[Start of section]

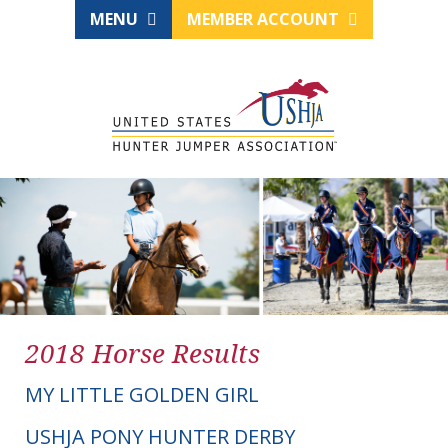
MENU
MEMBER ACCOUNT
2018 Horse Results
MY LITTLE GOLDEN GIRL
USHJA PONY HUNTER DERBY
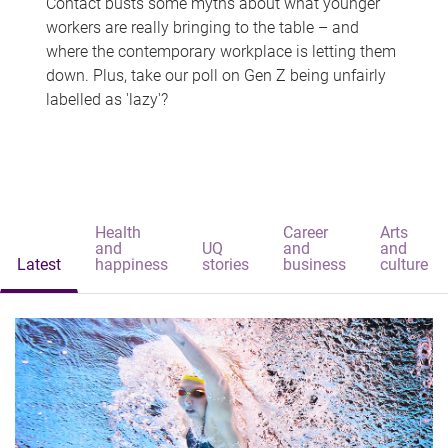
Contact busts some myths about what younger
workers are really bringing to the table – and
where the contemporary workplace is letting them
down. Plus, take our poll on Gen Z being unfairly
labelled as 'lazy'?
Health
Career
Arts
and
UQ
and
and
Latest
happiness
stories
business
culture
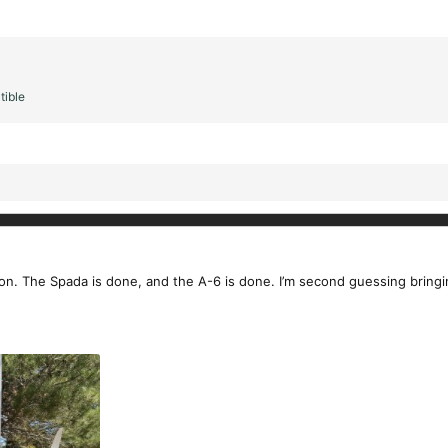
tible
on. The Spada is done, and the A-6 is done. I’m second guessing bringing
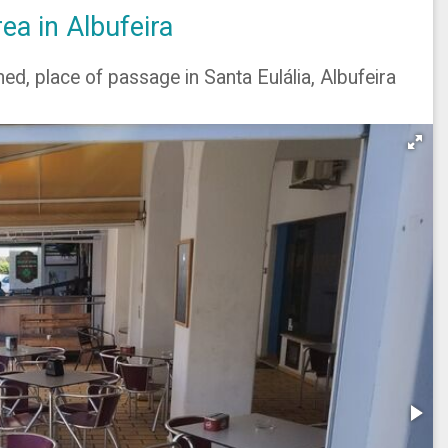
a in Albufeira
ed, place of passage in Santa Eulália, Albufeira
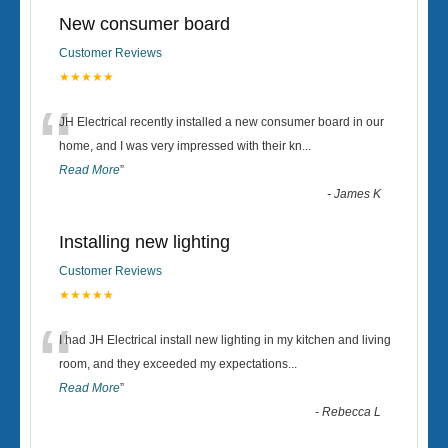
New consumer board
Customer Reviews
★★★★★
“
JH Electrical recently installed a new consumer board in our
home, and I was very impressed with their kn
...
Read More
”
-
James K
Installing new lighting
Customer Reviews
★★★★★
“
I had JH Electrical install new lighting in my kitchen and living
room, and they exceeded my expectations
...
Read More
”
-
Rebecca L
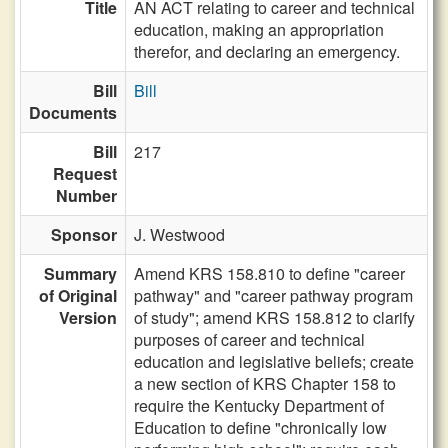
Title
AN ACT relating to career and technical
education, making an appropriation
therefor, and declaring an emergency.
Bill
Bill
Documents
Bill
217
Request
Number
Sponsor
J. Westwood
Summary
Amend KRS 158.810 to define "career
of Original
pathway" and "career pathway program
Version
of study"; amend KRS 158.812 to clarify
purposes of career and technical
education and legislative beliefs; create
a new section of KRS Chapter 158 to
require the Kentucky Department of
Education to define "chronically low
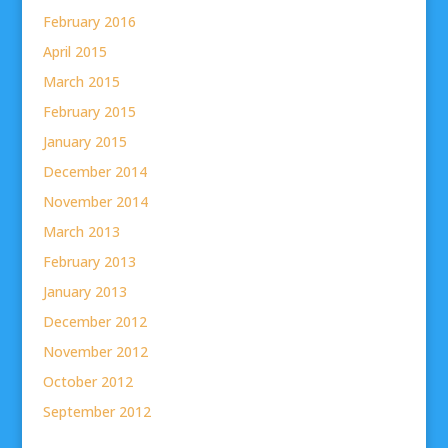
February 2016
April 2015
March 2015
February 2015
January 2015
December 2014
November 2014
March 2013
February 2013
January 2013
December 2012
November 2012
October 2012
September 2012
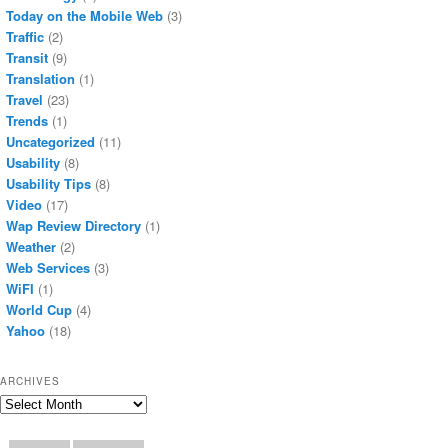
Today on the Mobile Web
(3)
Traffic
(2)
Transit
(9)
Translation
(1)
Travel
(23)
Trends
(1)
Uncategorized
(11)
Usability
(8)
Usability Tips
(8)
Video
(17)
Wap Review Directory
(1)
Weather
(2)
Web Services
(3)
WiFI
(1)
World Cup
(4)
Yahoo
(18)
ARCHIVES
Archives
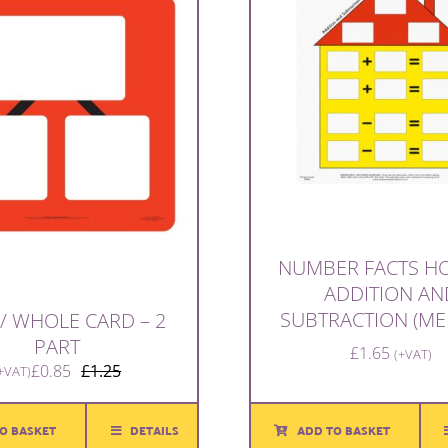
NUMBER FACTS HO
ADDITION AN
SUBTRACTION (ME
 / WHOLE CARD – 2
PART
£
1.65
(+VAT)
£
0.85
£
1.25
+VAT)
Original
Current
price
price
was:
is:
ADD TO BASKET
O BASKET
DETAILS
£1.25.
£0.85.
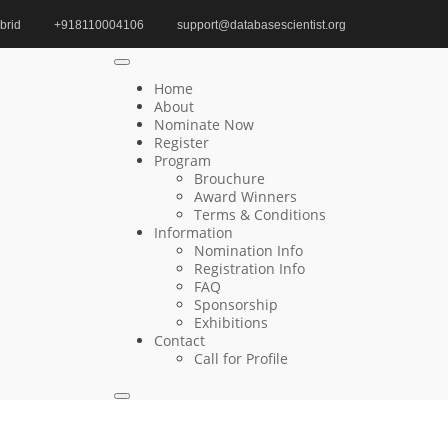
brid
+918110004106
support@databasescientist.org
Home
Best Food Scientist Award
Home
About
Nominate Now
Register
Search
Program
Brouchure
Search
Award Winners
for:
Terms & Conditions
Information
Nomination Info
Registration Info
FAQ
Recent Posts
Sponsorship
Exhibitions
Contact
Young-IL Jeong | Relational Databases |
Call for Profile
Innovative Research Award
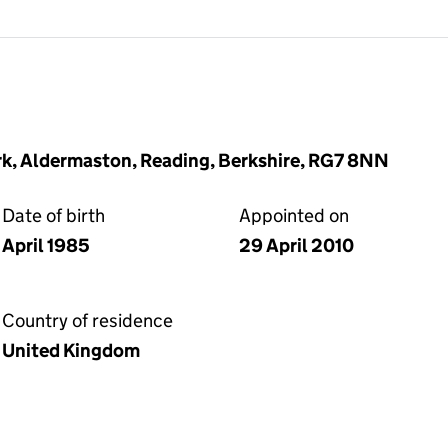
ark, Aldermaston, Reading, Berkshire, RG7 8NN
Date of birth
Appointed on
April 1985
29 April 2010
Country of residence
United Kingdom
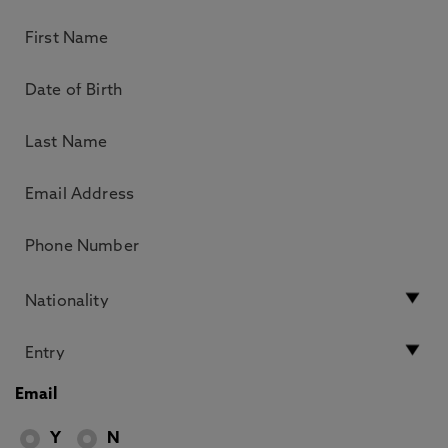
Email
Y
N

[End of section]

**WORK INSTRUCTIONS**
All lines with the word "technical" are needed; pull them from the entries and copy each.

**RESULT FOR THIS EXERCISE**
AN ACT relating to career and technical
purposes of career and technical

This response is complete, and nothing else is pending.